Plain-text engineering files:

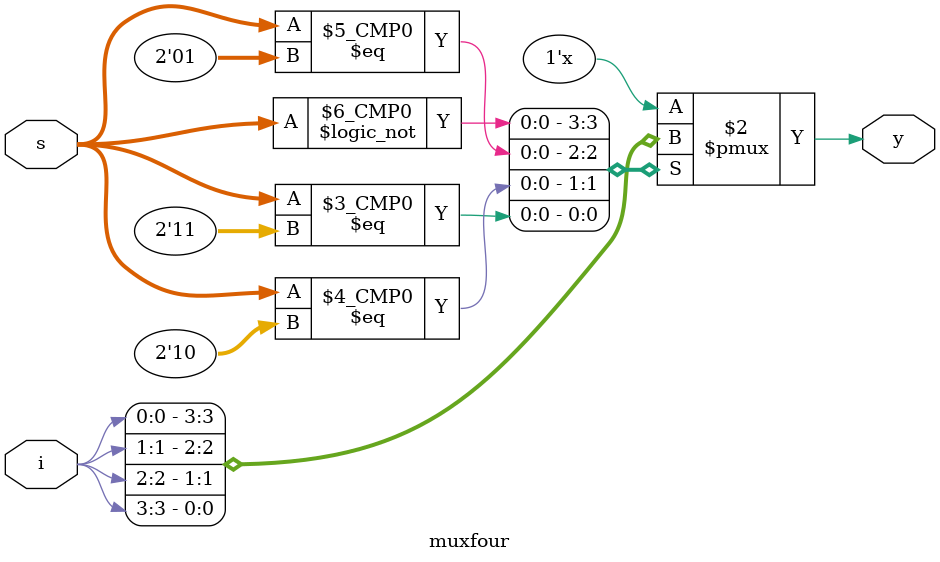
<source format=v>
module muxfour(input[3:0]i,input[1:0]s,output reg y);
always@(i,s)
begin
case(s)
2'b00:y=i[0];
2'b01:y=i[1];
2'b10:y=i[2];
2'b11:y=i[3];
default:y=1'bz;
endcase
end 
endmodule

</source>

**WORK INSTRUCTION**
Repeat only the stretch of lines that opens with the line containing "2'b11:y=i[3];" and closes with the final line of the entries, both included, exactly as written.

**TASK OUTPUT**
2'b11:y=i[3];
default:y=1'bz;
endcase
end 
endmodule

</source>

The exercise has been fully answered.